> **Work item**:
Read the data below. Then repeat all of it exactly.

[Provided records]

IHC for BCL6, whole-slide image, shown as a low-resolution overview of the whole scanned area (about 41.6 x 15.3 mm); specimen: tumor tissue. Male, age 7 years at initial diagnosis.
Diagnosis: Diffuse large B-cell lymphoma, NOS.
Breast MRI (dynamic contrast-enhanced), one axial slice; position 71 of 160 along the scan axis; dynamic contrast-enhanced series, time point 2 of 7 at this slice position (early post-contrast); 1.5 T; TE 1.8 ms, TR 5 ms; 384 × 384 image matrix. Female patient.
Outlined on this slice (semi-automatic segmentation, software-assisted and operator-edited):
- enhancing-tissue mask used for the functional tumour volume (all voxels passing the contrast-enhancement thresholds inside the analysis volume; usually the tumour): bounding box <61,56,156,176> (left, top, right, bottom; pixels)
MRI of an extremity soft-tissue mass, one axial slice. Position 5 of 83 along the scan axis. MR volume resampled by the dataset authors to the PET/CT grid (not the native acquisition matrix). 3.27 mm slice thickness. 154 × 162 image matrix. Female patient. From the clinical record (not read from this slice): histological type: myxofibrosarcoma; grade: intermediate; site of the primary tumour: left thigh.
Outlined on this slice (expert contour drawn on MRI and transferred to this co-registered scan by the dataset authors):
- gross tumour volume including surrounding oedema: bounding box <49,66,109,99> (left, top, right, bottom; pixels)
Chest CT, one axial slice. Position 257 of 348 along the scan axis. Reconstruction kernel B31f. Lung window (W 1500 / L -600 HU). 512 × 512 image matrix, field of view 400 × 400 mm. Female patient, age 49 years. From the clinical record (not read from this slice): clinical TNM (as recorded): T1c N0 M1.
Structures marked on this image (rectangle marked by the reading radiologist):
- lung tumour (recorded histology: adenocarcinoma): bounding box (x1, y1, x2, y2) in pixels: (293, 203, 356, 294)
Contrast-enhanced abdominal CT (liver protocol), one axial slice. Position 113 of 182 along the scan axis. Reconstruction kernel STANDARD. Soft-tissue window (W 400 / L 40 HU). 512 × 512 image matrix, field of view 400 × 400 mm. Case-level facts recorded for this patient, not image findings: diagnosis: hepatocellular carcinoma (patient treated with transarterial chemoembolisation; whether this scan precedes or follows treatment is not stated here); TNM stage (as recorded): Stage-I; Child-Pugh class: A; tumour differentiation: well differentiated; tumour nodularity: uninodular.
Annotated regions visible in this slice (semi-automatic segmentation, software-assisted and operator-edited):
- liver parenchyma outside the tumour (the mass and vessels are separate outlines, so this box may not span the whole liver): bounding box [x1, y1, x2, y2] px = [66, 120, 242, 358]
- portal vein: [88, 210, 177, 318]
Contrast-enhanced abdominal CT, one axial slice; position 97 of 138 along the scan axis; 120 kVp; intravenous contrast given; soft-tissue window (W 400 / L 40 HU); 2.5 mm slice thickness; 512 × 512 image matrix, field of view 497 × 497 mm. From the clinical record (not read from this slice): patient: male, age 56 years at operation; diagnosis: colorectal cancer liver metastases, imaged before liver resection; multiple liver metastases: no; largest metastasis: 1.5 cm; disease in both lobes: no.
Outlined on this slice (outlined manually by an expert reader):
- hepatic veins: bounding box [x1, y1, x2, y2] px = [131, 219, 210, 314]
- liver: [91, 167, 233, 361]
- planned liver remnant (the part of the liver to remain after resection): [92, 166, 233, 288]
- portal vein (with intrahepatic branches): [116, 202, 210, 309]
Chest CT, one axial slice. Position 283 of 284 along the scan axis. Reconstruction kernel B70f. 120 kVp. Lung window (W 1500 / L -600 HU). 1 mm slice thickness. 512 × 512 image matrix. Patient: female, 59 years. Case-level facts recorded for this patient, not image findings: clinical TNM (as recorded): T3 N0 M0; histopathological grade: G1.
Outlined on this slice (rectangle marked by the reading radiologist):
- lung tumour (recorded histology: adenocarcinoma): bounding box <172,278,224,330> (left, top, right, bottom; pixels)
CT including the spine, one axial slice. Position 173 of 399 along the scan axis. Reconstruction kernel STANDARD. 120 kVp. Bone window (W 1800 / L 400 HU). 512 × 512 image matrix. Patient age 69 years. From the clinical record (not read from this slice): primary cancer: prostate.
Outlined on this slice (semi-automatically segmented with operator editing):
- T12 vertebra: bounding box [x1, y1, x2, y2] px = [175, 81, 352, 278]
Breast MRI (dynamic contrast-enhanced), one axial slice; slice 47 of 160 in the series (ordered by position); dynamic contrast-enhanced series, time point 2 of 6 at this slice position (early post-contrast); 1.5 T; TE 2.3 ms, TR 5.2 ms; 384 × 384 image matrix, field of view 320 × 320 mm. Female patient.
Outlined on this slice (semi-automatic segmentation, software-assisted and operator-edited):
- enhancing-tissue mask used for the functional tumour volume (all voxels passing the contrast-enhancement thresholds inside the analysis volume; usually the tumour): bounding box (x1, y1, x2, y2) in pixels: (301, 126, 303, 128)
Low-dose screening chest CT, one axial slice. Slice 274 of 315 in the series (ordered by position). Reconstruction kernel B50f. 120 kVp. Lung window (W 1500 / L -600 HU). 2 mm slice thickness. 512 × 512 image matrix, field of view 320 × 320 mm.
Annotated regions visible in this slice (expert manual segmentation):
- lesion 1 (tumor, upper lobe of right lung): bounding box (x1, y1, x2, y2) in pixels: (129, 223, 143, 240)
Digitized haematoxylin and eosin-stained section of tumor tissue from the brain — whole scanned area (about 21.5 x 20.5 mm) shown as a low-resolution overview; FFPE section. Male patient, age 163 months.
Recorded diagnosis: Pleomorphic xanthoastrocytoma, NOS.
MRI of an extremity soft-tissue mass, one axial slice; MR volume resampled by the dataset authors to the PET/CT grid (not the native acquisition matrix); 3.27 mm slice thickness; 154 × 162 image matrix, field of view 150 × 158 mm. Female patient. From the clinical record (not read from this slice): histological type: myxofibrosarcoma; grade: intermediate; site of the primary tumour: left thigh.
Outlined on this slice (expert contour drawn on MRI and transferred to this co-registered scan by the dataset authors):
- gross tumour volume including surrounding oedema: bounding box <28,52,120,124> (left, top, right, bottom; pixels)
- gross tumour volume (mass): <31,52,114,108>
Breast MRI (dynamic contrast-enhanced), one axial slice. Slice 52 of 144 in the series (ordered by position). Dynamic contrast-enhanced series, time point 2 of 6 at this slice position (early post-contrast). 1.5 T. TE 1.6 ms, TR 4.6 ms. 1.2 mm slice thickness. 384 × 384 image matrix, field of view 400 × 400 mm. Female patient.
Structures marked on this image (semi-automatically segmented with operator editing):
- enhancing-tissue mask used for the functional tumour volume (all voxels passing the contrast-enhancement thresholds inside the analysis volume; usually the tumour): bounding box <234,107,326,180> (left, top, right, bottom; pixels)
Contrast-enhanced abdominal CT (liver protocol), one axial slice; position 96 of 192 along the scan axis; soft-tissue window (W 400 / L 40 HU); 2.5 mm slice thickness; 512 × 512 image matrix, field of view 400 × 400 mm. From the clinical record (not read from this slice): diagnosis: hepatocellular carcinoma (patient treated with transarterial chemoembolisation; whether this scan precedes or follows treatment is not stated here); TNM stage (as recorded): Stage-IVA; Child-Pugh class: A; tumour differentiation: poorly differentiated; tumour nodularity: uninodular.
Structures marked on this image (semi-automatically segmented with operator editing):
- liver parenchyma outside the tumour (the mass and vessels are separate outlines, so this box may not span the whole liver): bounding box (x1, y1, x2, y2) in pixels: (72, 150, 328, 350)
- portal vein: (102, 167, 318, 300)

[/Provided records]

> **Task result**:
IHC for BCL6, whole-slide image, shown as a low-resolution overview of the whole scanned area (about 41.6 x 15.3 mm); specimen: tumor tissue. Male, age 7 years at initial diagnosis.
Diagnosis: Diffuse large B-cell lymphoma, NOS.
Breast MRI (dynamic contrast-enhanced), one axial slice; position 71 of 160 along the scan axis; dynamic contrast-enhanced series, time point 2 of 7 at this slice position (early post-contrast); 1.5 T; TE 1.8 ms, TR 5 ms; 384 × 384 image matrix. Female patient.
Outlined on this slice (semi-automatic segmentation, software-assisted and operator-edited):
- enhancing-tissue mask used for the functional tumour volume (all voxels passing the contrast-enhancement thresholds inside the analysis volume; usually the tumour): bounding box <61,56,156,176> (left, top, right, bottom; pixels)
MRI of an extremity soft-tissue mass, one axial slice. Position 5 of 83 along the scan axis. MR volume resampled by the dataset authors to the PET/CT grid (not the native acquisition matrix). 3.27 mm slice thickness. 154 × 162 image matrix. Female patient. From the clinical record (not read from this slice): histological type: myxofibrosarcoma; grade: intermediate; site of the primary tumour: left thigh.
Outlined on this slice (expert contour drawn on MRI and transferred to this co-registered scan by the dataset authors):
- gross tumour volume including surrounding oedema: bounding box <49,66,109,99> (left, top, right, bottom; pixels)
Chest CT, one axial slice. Position 257 of 348 along the scan axis. Reconstruction kernel B31f. Lung window (W 1500 / L -600 HU). 512 × 512 image matrix, field of view 400 × 400 mm. Female patient, age 49 years. From the clinical record (not read from this slice): clinical TNM (as recorded): T1c N0 M1.
Structures marked on this image (rectangle marked by the reading radiologist):
- lung tumour (recorded histology: adenocarcinoma): bounding box (x1, y1, x2, y2) in pixels: (293, 203, 356, 294)
Contrast-enhanced abdominal CT (liver protocol), one axial slice. Position 113 of 182 along the scan axis. Reconstruction kernel STANDARD. Soft-tissue window (W 400 / L 40 HU). 512 × 512 image matrix, field of view 400 × 400 mm. Case-level facts recorded for this patient, not image findings: diagnosis: hepatocellular carcinoma (patient treated with transarterial chemoembolisation; whether this scan precedes or follows treatment is not stated here); TNM stage (as recorded): Stage-I; Child-Pugh class: A; tumour differentiation: well differentiated; tumour nodularity: uninodular.
Annotated regions visible in this slice (semi-automatic segmentation, software-assisted and operator-edited):
- liver parenchyma outside the tumour (the mass and vessels are separate outlines, so this box may not span the whole liver): bounding box [x1, y1, x2, y2] px = [66, 120, 242, 358]
- portal vein: [88, 210, 177, 318]
Contrast-enhanced abdominal CT, one axial slice; position 97 of 138 along the scan axis; 120 kVp; intravenous contrast given; soft-tissue window (W 400 / L 40 HU); 2.5 mm slice thickness; 512 × 512 image matrix, field of view 497 × 497 mm. From the clinical record (not read from this slice): patient: male, age 56 years at operation; diagnosis: colorectal cancer liver metastases, imaged before liver resection; multiple liver metastases: no; largest metastasis: 1.5 cm; disease in both lobes: no.
Outlined on this slice (outlined manually by an expert reader):
- hepatic veins: bounding box [x1, y1, x2, y2] px = [131, 219, 210, 314]
- liver: [91, 167, 233, 361]
- planned liver remnant (the part of the liver to remain after resection): [92, 166, 233, 288]
- portal vein (with intrahepatic branches): [116, 202, 210, 309]
Chest CT, one axial slice. Position 283 of 284 along the scan axis. Reconstruction kernel B70f. 120 kVp. Lung window (W 1500 / L -600 HU). 1 mm slice thickness. 512 × 512 image matrix. Patient: female, 59 years. Case-level facts recorded for this patient, not image findings: clinical TNM (as recorded): T3 N0 M0; histopathological grade: G1.
Outlined on this slice (rectangle marked by the reading radiologist):
- lung tumour (recorded histology: adenocarcinoma): bounding box <172,278,224,330> (left, top, right, bottom; pixels)
CT including the spine, one axial slice. Position 173 of 399 along the scan axis. Reconstruction kernel STANDARD. 120 kVp. Bone window (W 1800 / L 400 HU). 512 × 512 image matrix. Patient age 69 years. From the clinical record (not read from this slice): primary cancer: prostate.
Outlined on this slice (semi-automatically segmented with operator editing):
- T12 vertebra: bounding box [x1, y1, x2, y2] px = [175, 81, 352, 278]
Breast MRI (dynamic contrast-enhanced), one axial slice; slice 47 of 160 in the series (ordered by position); dynamic contrast-enhanced series, time point 2 of 6 at this slice position (early post-contrast); 1.5 T; TE 2.3 ms, TR 5.2 ms; 384 × 384 image matrix, field of view 320 × 320 mm. Female patient.
Outlined on this slice (semi-automatic segmentation, software-assisted and operator-edited):
- enhancing-tissue mask used for the functional tumour volume (all voxels passing the contrast-enhancement thresholds inside the analysis volume; usually the tumour): bounding box (x1, y1, x2, y2) in pixels: (301, 126, 303, 128)
Low-dose screening chest CT, one axial slice. Slice 274 of 315 in the series (ordered by position). Reconstruction kernel B50f. 120 kVp. Lung window (W 1500 / L -600 HU). 2 mm slice thickness. 512 × 512 image matrix, field of view 320 × 320 mm.
Annotated regions visible in this slice (expert manual segmentation):
- lesion 1 (tumor, upper lobe of right lung): bounding box (x1, y1, x2, y2) in pixels: (129, 223, 143, 240)
Digitized haematoxylin and eosin-stained section of tumor tissue from the brain — whole scanned area (about 21.5 x 20.5 mm) shown as a low-resolution overview; FFPE section. Male patient, age 163 months.
Recorded diagnosis: Pleomorphic xanthoastrocytoma, NOS.
MRI of an extremity soft-tissue mass, one axial slice; MR volume resampled by the dataset authors to the PET/CT grid (not the native acquisition matrix); 3.27 mm slice thickness; 154 × 162 image matrix, field of view 150 × 158 mm. Female patient. From the clinical record (not read from this slice): histological type: myxofibrosarcoma; grade: intermediate; site of the primary tumour: left thigh.
Outlined on this slice (expert contour drawn on MRI and transferred to this co-registered scan by the dataset authors):
- gross tumour volume including surrounding oedema: bounding box <28,52,120,124> (left, top, right, bottom; pixels)
- gross tumour volume (mass): <31,52,114,108>
Breast MRI (dynamic contrast-enhanced), one axial slice. Slice 52 of 144 in the series (ordered by position). Dynamic contrast-enhanced series, time point 2 of 6 at this slice position (early post-contrast). 1.5 T. TE 1.6 ms, TR 4.6 ms. 1.2 mm slice thickness. 384 × 384 image matrix, field of view 400 × 400 mm. Female patient.
Structures marked on this image (semi-automatically segmented with operator editing):
- enhancing-tissue mask used for the functional tumour volume (all voxels passing the contrast-enhancement thresholds inside the analysis volume; usually the tumour): bounding box <234,107,326,180> (left, top, right, bottom; pixels)
Contrast-enhanced abdominal CT (liver protocol), one axial slice; position 96 of 192 along the scan axis; soft-tissue window (W 400 / L 40 HU); 2.5 mm slice thickness; 512 × 512 image matrix, field of view 400 × 400 mm. From the clinical record (not read from this slice): diagnosis: hepatocellular carcinoma (patient treated with transarterial chemoembolisation; whether this scan precedes or follows treatment is not stated here); TNM stage (as recorded): Stage-IVA; Child-Pugh class: A; tumour differentiation: poorly differentiated; tumour nodularity: uninodular.
Structures marked on this image (semi-automatically segmented with operator editing):
- liver parenchyma outside the tumour (the mass and vessels are separate outlines, so this box may not span the whole liver): bounding box (x1, y1, x2, y2) in pixels: (72, 150, 328, 350)
- portal vein: (102, 167, 318, 300)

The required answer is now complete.